# [REQUEST]
Retype the records below word for word, from their first line through the line that contains "The macro manager", including that line.

>>>>>

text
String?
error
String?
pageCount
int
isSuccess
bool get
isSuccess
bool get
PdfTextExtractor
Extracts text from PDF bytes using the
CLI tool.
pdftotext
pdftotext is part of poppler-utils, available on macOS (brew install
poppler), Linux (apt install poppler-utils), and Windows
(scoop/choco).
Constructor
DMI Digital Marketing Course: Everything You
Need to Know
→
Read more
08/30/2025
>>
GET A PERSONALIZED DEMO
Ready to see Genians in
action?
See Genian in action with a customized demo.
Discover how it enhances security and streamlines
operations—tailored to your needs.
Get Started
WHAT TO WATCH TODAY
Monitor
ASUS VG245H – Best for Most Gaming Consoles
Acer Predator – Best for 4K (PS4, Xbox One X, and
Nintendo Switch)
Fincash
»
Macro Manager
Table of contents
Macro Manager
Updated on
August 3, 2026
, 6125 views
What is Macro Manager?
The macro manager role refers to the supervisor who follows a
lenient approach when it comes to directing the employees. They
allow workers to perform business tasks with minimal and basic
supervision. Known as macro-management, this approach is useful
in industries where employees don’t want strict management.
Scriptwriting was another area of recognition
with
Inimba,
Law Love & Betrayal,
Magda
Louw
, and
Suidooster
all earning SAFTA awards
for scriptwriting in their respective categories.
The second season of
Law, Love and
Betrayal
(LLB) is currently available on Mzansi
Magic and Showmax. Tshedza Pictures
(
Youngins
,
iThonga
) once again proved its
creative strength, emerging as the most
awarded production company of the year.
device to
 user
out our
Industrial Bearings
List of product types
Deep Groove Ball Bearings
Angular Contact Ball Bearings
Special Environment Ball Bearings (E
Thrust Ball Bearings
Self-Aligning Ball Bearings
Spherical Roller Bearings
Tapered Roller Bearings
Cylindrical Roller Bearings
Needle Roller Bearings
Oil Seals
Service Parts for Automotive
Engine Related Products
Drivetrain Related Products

<<<<<

# [EXERCISE ANSWER]
text
String?
error
String?
pageCount
int
isSuccess
bool get
isSuccess
bool get
PdfTextExtractor
Extracts text from PDF bytes using the
CLI tool.
pdftotext
pdftotext is part of poppler-utils, available on macOS (brew install
poppler), Linux (apt install poppler-utils), and Windows
(scoop/choco).
Constructor
DMI Digital Marketing Course: Everything You
Need to Know
→
Read more
08/30/2025
>>
GET A PERSONALIZED DEMO
Ready to see Genians in
action?
See Genian in action with a customized demo.
Discover how it enhances security and streamlines
operations—tailored to your needs.
Get Started
WHAT TO WATCH TODAY
Monitor
ASUS VG245H – Best for Most Gaming Consoles
Acer Predator – Best for 4K (PS4, Xbox One X, and
Nintendo Switch)
Fincash
»
Macro Manager
Table of contents
Macro Manager
Updated on
August 3, 2026
, 6125 views
What is Macro Manager?
The macro manager role refers to the supervisor who follows a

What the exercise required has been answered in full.